“All right, they’re in the garage. Under lock and key.”
It sounded like something we’d have done in high school, and then my mother would have lectured us afterward. We were grown-ass men now. With responsibilities. We didn’t do that kind of thing. It was beneath us.
They keep torturing your wife.
The thought was like a drop kick to my nads. “Don’t get rid of your stash just yet,” I told him.
His eyes flickered with surprise. “It’s not going anywhere.”
Good, because I had a bad feeling the stalkerazzi weren’t either.
Rimmel
Her name was Evie.
The meaning of her name waslife.
It seemed appropriate somehow to give our daughter the name of something she wouldn’t have. Evie never took her first breath. I never saw her eyes that surely matched her daddy’s. I never got to hold her…
But she was a life.
My life.
Our life.
A life that never would be.
After I lost her, so much was unbearable, most of all the way people referred to her, the way they would whisper in hushed tones when they thought I couldn’t hear.
She lost it.
That baby would have been gorgeous.
It. That baby. Would have.
No.
Evie. Ours. Is.
It didn’t matter that we’d never get to hold her. I felt the crushing weight of her absence; I felt the hollowed-out core in my body where she used to grow. Empty. Lifeless.
How did I reconcile what was with what would never be? How did I let people know even though she technically never lived, she still existed and would never cease? I’d known loss. I’d known death.
This was so much worse.
Life goes on. That’s what people said anyway. And in a sense, they were all right. Life did go on. Minutes passed, hours ticked by, and days dragged. Days turned into weeks and weeks into months.

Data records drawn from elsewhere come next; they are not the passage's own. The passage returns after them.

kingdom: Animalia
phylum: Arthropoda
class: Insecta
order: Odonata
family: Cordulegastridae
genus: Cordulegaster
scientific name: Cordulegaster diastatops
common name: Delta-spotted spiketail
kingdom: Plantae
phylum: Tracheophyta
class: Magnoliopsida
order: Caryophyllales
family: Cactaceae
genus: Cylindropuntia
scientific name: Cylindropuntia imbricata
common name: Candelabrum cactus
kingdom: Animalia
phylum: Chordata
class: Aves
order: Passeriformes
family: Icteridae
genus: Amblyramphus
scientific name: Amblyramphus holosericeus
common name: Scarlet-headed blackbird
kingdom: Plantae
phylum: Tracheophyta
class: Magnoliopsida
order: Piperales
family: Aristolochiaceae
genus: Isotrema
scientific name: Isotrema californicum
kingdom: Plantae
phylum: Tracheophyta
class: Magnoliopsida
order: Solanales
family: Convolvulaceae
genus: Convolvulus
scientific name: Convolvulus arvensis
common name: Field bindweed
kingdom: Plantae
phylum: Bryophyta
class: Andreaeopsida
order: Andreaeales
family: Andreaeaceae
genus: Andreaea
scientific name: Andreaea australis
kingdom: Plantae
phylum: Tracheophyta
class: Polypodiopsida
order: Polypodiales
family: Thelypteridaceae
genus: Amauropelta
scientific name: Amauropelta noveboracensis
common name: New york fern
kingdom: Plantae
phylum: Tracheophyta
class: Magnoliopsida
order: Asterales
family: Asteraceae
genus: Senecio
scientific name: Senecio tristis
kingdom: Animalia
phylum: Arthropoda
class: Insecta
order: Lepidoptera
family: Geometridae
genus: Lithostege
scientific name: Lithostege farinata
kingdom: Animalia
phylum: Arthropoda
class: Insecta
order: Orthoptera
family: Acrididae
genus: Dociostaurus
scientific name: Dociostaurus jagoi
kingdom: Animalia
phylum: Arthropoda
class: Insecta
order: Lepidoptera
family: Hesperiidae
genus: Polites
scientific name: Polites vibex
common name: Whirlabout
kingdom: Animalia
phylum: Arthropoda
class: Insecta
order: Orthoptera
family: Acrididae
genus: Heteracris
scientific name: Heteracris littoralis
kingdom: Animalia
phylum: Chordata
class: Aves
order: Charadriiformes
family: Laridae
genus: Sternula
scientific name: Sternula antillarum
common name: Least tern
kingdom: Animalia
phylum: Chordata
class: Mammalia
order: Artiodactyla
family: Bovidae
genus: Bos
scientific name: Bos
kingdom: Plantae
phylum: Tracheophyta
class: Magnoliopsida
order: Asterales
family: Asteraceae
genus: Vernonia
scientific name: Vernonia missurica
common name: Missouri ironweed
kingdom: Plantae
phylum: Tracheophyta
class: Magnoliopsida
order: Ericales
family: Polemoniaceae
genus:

The pain of losing her didn’t dull. I learned to live with the stinging reminders every single day so they weren’t as sharp as before.
Even though the pain dulled, the memory didn’t. The blur of that day was still agonizingly vivid. It didn’t even matter I was checked out for most of it, because even the emotions of events I suppressed haunted me.
Something else took over where the sharpest pain resided. Desperation. Almost total-consuming thought.
Wondering.
What if? Why? When? Again?
What if I’d never lost her? What if she was a bundle in my arms right now?